▶ **REQUIREMENT**: Nothing outside the range below should be printed. Output exactly the lines from the line with "Zugehörigkeitsindex) die" to the line with "rápida. Isto pode", both included.

*** Opening of DATA RECORDS ***

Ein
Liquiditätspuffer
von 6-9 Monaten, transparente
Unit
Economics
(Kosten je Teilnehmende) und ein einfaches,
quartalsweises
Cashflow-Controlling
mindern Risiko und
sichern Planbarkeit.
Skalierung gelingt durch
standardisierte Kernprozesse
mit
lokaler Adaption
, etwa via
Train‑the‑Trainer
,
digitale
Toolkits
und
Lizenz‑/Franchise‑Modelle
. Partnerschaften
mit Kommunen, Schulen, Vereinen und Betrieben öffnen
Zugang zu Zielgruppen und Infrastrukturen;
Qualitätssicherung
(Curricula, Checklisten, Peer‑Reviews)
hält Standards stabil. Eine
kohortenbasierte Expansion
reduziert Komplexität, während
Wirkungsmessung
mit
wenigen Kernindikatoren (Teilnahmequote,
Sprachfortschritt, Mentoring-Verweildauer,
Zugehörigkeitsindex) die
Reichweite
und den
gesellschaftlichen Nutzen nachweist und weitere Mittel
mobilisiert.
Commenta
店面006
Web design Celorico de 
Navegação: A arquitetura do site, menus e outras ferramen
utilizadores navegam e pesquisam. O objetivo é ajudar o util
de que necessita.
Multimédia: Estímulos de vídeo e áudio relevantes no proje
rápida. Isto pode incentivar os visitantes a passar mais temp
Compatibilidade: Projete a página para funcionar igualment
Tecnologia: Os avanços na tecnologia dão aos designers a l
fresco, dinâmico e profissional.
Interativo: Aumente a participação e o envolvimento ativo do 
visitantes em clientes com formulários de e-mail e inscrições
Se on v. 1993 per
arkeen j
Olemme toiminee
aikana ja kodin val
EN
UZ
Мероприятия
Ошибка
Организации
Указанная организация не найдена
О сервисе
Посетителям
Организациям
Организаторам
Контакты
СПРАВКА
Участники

*** Close of DATA RECORDS ***

▶ **TASK SOLUTION**:
Zugehörigkeitsindex) die
Reichweite
und den
gesellschaftlichen Nutzen nachweist und weitere Mittel
mobilisiert.
Commenta
店面006
Web design Celorico de 
Navegação: A arquitetura do site, menus e outras ferramen
utilizadores navegam e pesquisam. O objetivo é ajudar o util
de que necessita.
Multimédia: Estímulos de vídeo e áudio relevantes no proje
rápida. Isto pode incentivar os visitantes a passar mais temp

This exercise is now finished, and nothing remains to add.